### Brief
Reproduce, unchanged, the lines between the one holding "fx_px: 3195" and the last line of the records, including both ends, but no pictures.

[Start of section]

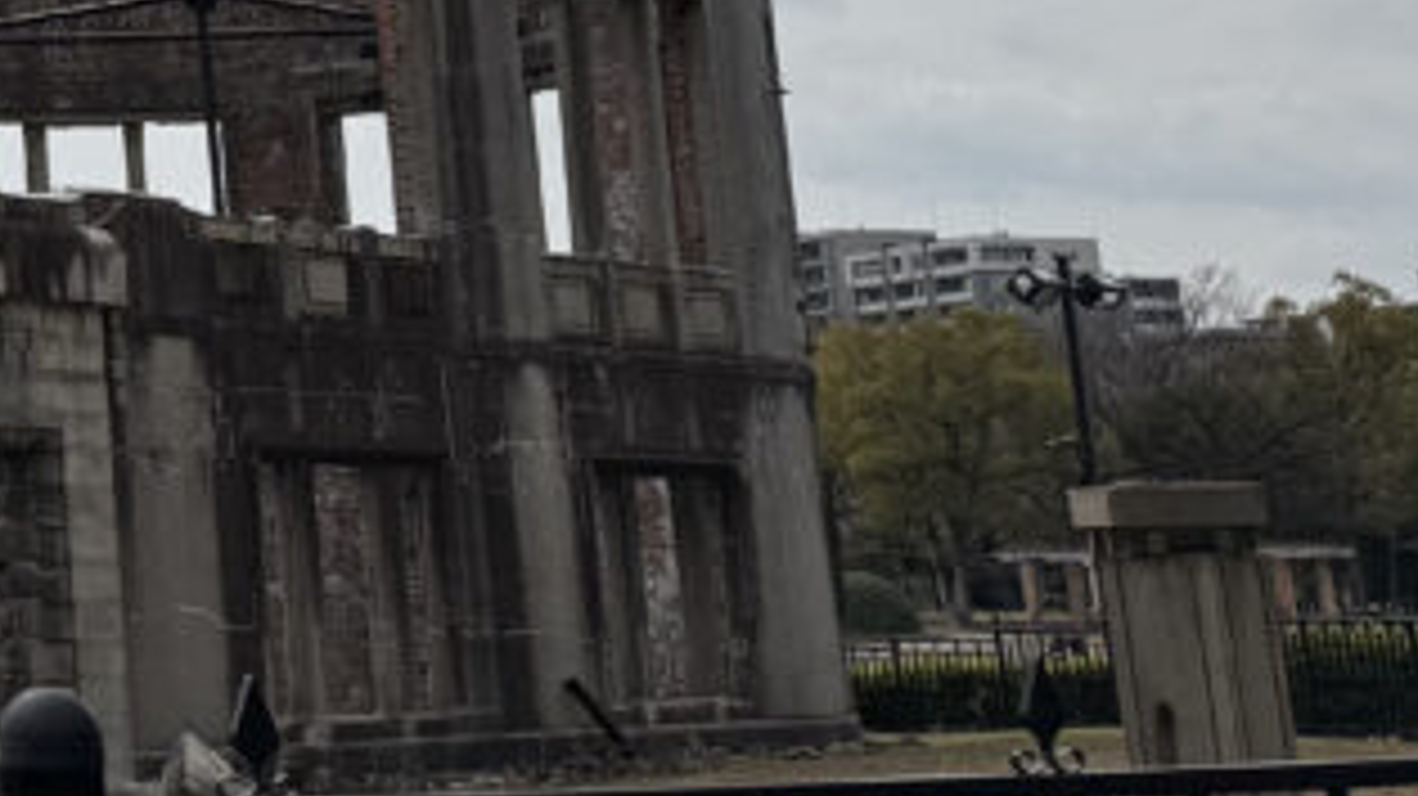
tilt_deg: +13.9
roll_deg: -0.3
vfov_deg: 13.7
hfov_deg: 20.9
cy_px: -225
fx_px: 3195
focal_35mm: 85
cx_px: -756
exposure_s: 1/12346
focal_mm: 6.76
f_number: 1.78
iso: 64
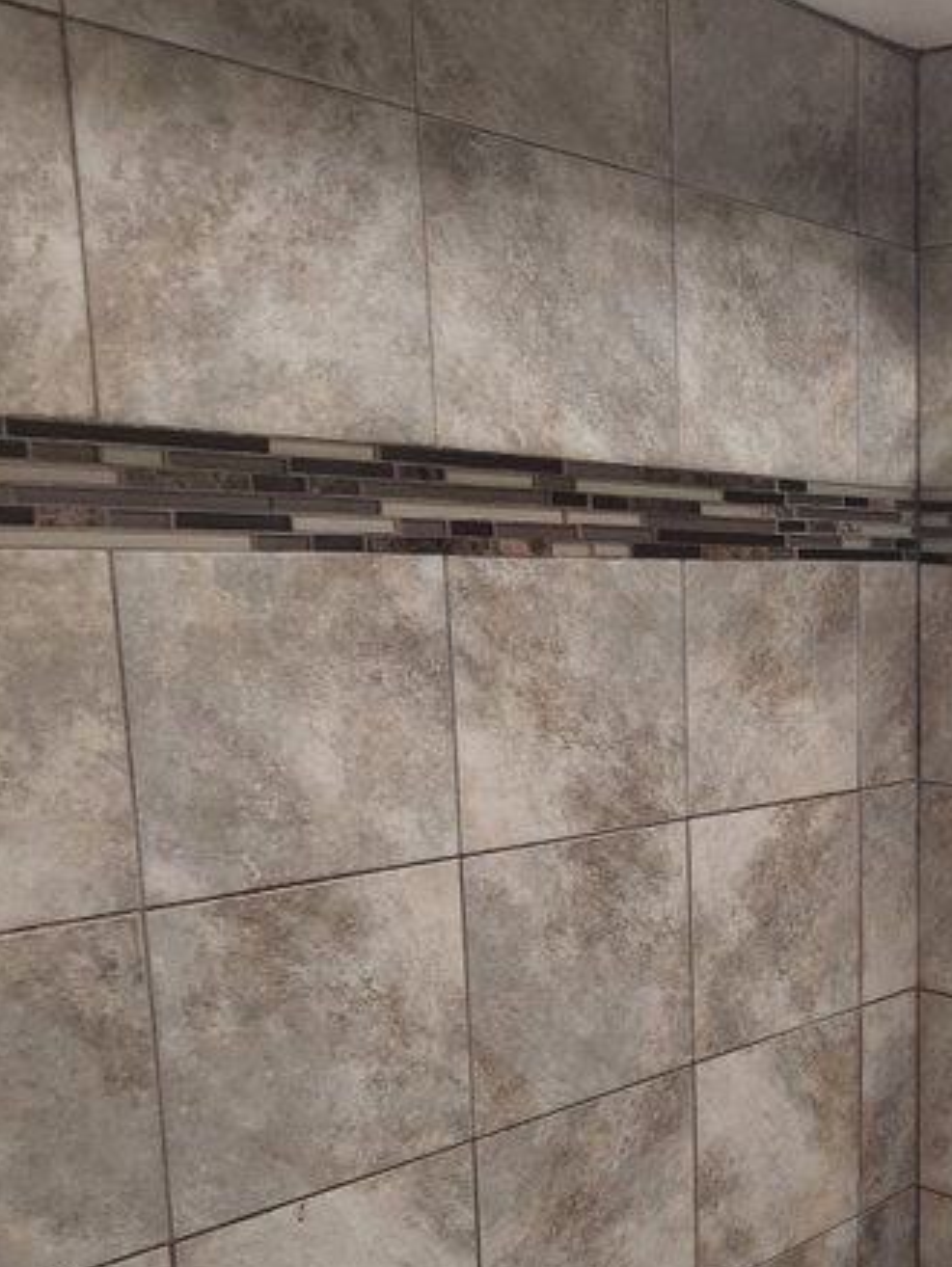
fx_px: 1539
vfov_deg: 44.1
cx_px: 1097
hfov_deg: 30.1
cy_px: 856
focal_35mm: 42
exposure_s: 1/120
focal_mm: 5.4
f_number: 1.8
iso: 320
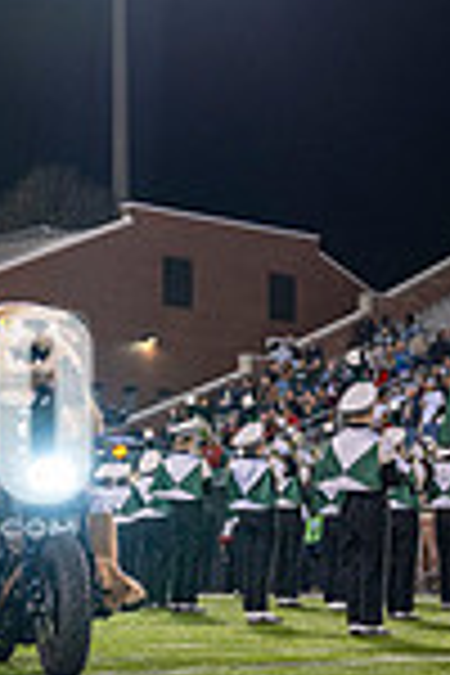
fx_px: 2362
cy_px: 432
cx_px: -108
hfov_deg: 10.7
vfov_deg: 16.2
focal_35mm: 126
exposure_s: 1/500
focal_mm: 42
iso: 1250
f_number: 3.2
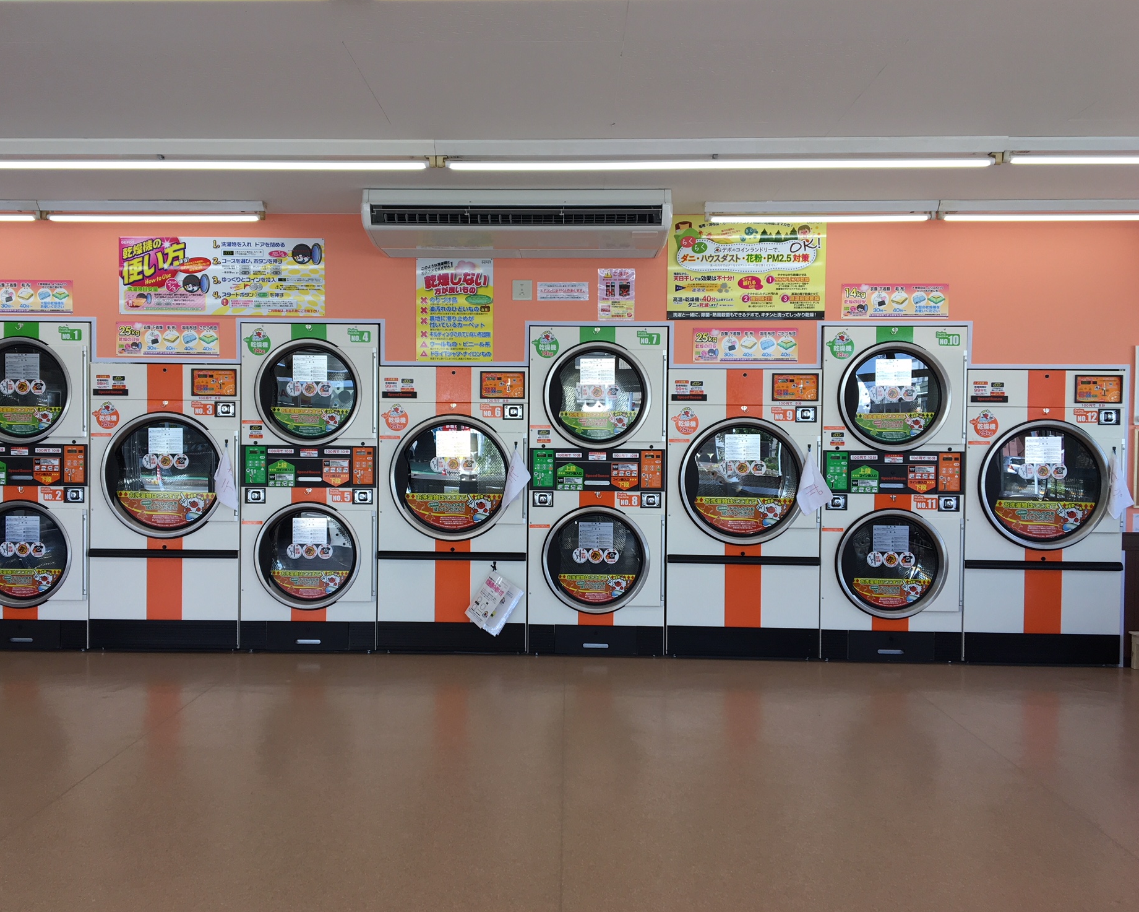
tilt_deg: -1.3
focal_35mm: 31
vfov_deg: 47.1
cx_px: 541
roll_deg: -0.7
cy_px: 459
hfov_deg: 57.1
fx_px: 1045
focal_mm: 4.15
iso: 25
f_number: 2.2
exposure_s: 1/120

[End of section]

### Answer to this exercise
fx_px: 3195
focal_35mm: 85
cx_px: -756
exposure_s: 1/12346
focal_mm: 6.76
f_number: 1.78
iso: 64
fx_px: 1539
vfov_deg: 44.1
cx_px: 1097
hfov_deg: 30.1
cy_px: 856
focal_35mm: 42
exposure_s: 1/120
focal_mm: 5.4
f_number: 1.8
iso: 320
fx_px: 2362
cy_px: 432
cx_px: -108
hfov_deg: 10.7
vfov_deg: 16.2
focal_35mm: 126
exposure_s: 1/500
focal_mm: 42
iso: 1250
f_number: 3.2
tilt_deg: -1.3
focal_35mm: 31
vfov_deg: 47.1
cx_px: 541
roll_deg: -0.7
cy_px: 459
hfov_deg: 57.1
fx_px: 1045
focal_mm: 4.15
iso: 25
f_number: 2.2
exposure_s: 1/120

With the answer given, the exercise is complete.